Text section:
Our algorithm constructs nets for the facilities to identify a small solution search space. Such nets can be formally defined as follows.
Definition 2
(\(\lambda \)-net [13]) Given a set \({\mathcal {X}}\subset {\mathbb {R}}^d\) and a real number \(\lambda >0\), a subset \({\mathcal {X}}'\subseteq {\mathcal {X}}\) is called a \(\lambda \)-net of \({\mathcal {X}}\) if \(\delta (x,{\mathcal {X}}'\backslash \{x\})>\lambda \) for each \(x\in {\mathcal {X}}'\) and \(\delta (x,{\mathcal {X}}')<\lambda \) for each \(x\in {\mathcal {X}}\).
Har-Peled and Mendel [14] showed that a small-size net of a given set located in a low-dimensional Euclidean space can be constructed in near-linear time.
Lemma 2
([14]) Given a set \({\mathcal {X}}\subset {\mathbb {R}}^d\) and a real number \(\lambda >0\), one can construct a \(\lambda \)-net of \({\mathcal {X}}\) of size no more than \(\min \{(\lambda ^{-1}\max _{x,y\in {\mathcal {X}}}\delta (x,y))^d, |{\mathcal {X}}|\}\) in \(|{\mathcal {X}}|\log |{\mathcal {X}}|2^{O(d)}\) time.
2 Data Reduction
In this section we reduce the size of instance \({\mathcal {I}}\) based on the stronger version of Johnson–Lindenstrauss transform [15] given by Narayanan and Nelson [16] and the coreset-construction approach given by Chen [11]. Lemma 3 and Lemma 4 are the guarantees of these two approaches.
Lemma 3
([16]) Given a set \({\mathcal {X}}\subset {\mathbb {R}}^d\) and a real number \(\varepsilon \in (0,1)\), a mapping \(h: {\mathbb {R}}^{d}\rightarrow {\mathbb {R}}^{{\tilde{d}}}\) satisfying \({\tilde{d}}=O(\varepsilon ^{-2}\log |{\mathcal {X}}|)\) and \(\delta (h(x),h(y))\in [1,1+\varepsilon ]\delta (x,y)\) for each \(x\in {\mathcal {X}}\) and \(y\in {\mathbb {R}}^d\) can be constructed in \(O(|{\mathcal {X}}|d\log |{\mathcal {X}}|)\) time.
We can assume that the mapping \(h: {\mathcal {X}}'\rightarrow {\mathbb {R}}^{{\tilde{d}}}\) constructed by Lemma 3 is injective for each finite set \({\mathcal {X}}'\subset {\mathbb {R}}^d\). This is without loss of generality since we can make copies of the points from \({\mathbb {R}}^{{\tilde{d}}}\) that have multiple inverse images under h. Such an assumption means that we need to differentiate h(x) and h(y) for each two distinct points \(x,y\in {\mathbb {R}}^d\), even for the case where h(x) and h(y) share the same value in each dimension (differentiating h(x) and h(y) is necessary since two points with the same dimension values can be associated with different service levels).

[Saved data entries]
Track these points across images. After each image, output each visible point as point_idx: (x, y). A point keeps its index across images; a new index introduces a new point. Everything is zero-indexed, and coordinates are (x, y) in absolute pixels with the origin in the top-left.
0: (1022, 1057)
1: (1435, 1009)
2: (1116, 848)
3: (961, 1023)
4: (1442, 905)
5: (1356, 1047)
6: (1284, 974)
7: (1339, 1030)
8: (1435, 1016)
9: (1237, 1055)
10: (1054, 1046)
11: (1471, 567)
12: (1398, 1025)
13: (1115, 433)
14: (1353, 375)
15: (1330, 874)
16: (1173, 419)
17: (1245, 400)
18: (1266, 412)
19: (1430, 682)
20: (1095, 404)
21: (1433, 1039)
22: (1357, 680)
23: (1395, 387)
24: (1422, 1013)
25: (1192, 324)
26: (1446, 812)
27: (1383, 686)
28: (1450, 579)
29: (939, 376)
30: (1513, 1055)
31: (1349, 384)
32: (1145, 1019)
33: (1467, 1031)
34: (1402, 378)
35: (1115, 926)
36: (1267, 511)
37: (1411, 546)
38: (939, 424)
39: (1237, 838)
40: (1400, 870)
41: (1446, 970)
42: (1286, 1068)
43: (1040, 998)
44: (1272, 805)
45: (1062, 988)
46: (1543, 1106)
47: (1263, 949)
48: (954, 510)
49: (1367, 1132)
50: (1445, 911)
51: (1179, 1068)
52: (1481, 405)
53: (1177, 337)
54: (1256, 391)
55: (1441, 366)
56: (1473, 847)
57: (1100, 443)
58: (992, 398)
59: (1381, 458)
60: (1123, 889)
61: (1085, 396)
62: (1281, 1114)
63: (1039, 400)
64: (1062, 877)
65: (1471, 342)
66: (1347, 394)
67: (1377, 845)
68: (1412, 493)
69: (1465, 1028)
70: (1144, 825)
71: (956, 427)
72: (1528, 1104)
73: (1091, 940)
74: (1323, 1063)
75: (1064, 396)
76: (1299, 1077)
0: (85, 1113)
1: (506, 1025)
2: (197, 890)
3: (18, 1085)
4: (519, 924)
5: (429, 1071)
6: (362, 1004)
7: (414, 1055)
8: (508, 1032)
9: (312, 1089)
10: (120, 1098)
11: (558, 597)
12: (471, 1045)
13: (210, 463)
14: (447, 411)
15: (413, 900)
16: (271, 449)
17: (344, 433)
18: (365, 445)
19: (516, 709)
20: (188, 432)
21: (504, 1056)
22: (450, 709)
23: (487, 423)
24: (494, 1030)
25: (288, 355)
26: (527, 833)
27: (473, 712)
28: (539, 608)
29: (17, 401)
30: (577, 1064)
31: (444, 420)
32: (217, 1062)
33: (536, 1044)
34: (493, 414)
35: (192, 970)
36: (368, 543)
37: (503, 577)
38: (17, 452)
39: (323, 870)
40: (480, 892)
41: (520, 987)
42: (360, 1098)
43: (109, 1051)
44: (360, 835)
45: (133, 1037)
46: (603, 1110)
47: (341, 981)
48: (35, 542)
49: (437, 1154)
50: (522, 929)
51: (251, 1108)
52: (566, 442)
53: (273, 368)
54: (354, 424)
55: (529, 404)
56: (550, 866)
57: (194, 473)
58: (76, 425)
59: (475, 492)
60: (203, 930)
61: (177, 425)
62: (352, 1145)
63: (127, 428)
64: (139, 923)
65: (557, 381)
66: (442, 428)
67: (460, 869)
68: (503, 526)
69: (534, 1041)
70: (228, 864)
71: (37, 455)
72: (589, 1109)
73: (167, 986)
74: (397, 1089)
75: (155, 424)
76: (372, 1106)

Exercise requirements:
1. Quote the stretch of the excerpt on nets and data reduction from "Har-Peled and Mendel" through "these two approaches.".
2. In the excerpt on nets and data reduction, why must h(x) and h(y) be told apart even when they share the same value in each dimension? Answer in one to three sentences.

Task-by-task results:
1.
Har-Peled and Mendel [14] showed that a small-size net of a given set located in a low-dimensional Euclidean space can be constructed in near-linear time.
Lemma 2
([14]) Given a set \({\mathcal {X}}\subset {\mathbb {R}}^d\) and a real number \(\lambda >0\), one can construct a \(\lambda \)-net of \({\mathcal {X}}\) of size no more than \(\min \{(\lambda ^{-1}\max _{x,y\in {\mathcal {X}}}\delta (x,y))^d, |{\mathcal {X}}|\}\) in \(|{\mathcal {X}}|\log |{\mathcal {X}}|2^{O(d)}\) time.
2 Data Reduction
In this section we reduce the size of instance \({\mathcal {I}}\) based on the stronger version of Johnson–Lindenstrauss transform [15] given by Narayanan and Nelson [16] and the coreset-construction approach given by Chen [11]. Lemma 3 and Lemma 4 are the guarantees of these two approaches.

2. They must be told apart because two points with the same dimension values can be associated with different service levels.